Likewise, to delete your GS bucket(s), in the GCP console menu, find "Storage", then "Browser". GCP might have made more than one bucket for you. You can delete them all.

Make sure to continue to check your GCP billing for the next few days after you've terminated your last cluster. If you accidentally left something running, you'll continue to get billed.

Starting up clusters again is pretty easy, so I've been choosing to shutdown my clusters when done with a particular session, and start them up again later. If I'm running a long job, of course, I need to keep it running.

4 Do it all again for your partner

If two of you are working side-by-side in the lab, I want to make sure that everyone is able to get an AWS cluster up and running. Repeat this lab for your partner. It should go much faster once you know what you're doing! One change, when you do it a second time: use the wordcount.py program instead. See if you can make the appropriate changes in commands throughout this lab in order to run that program.
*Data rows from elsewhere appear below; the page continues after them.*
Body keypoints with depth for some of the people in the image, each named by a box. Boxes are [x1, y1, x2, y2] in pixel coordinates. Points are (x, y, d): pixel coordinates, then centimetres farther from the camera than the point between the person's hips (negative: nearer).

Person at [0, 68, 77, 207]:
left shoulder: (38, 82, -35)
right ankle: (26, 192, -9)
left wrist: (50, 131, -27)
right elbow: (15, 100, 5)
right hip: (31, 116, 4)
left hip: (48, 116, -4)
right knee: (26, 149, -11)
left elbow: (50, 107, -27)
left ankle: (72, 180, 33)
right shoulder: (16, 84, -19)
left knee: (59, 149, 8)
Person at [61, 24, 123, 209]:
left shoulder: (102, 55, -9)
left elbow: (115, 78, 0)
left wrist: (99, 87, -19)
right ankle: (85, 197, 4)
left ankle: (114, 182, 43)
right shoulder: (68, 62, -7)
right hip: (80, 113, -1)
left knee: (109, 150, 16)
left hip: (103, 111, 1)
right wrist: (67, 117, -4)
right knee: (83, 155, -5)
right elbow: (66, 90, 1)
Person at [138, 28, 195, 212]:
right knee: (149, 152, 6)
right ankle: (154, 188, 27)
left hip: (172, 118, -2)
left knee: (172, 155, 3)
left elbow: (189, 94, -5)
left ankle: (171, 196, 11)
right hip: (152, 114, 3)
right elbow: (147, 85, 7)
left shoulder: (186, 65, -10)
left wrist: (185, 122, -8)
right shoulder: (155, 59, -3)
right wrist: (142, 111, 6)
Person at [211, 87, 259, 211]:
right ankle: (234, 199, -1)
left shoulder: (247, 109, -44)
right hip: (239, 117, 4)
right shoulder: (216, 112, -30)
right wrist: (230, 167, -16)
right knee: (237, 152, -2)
If you are working alone, repeat this lab again for wordcount.py yourself. It's worthwhile to make sure you understand how to adjust all of the commands for running a different program.

5 What to turn in

Submit screenshots of your web browser showing the Hadoop/Spark job tracker information on the cluster.

6 Done early?

If you get through this quickly and are looking for more, look at this sample k-means code written with Spark. After you are done screaming about how short it is, look through it carefully to try to understand what it's doing. You will likely find the Spark Python API useful. This RDD programming guide is also pretty helpful.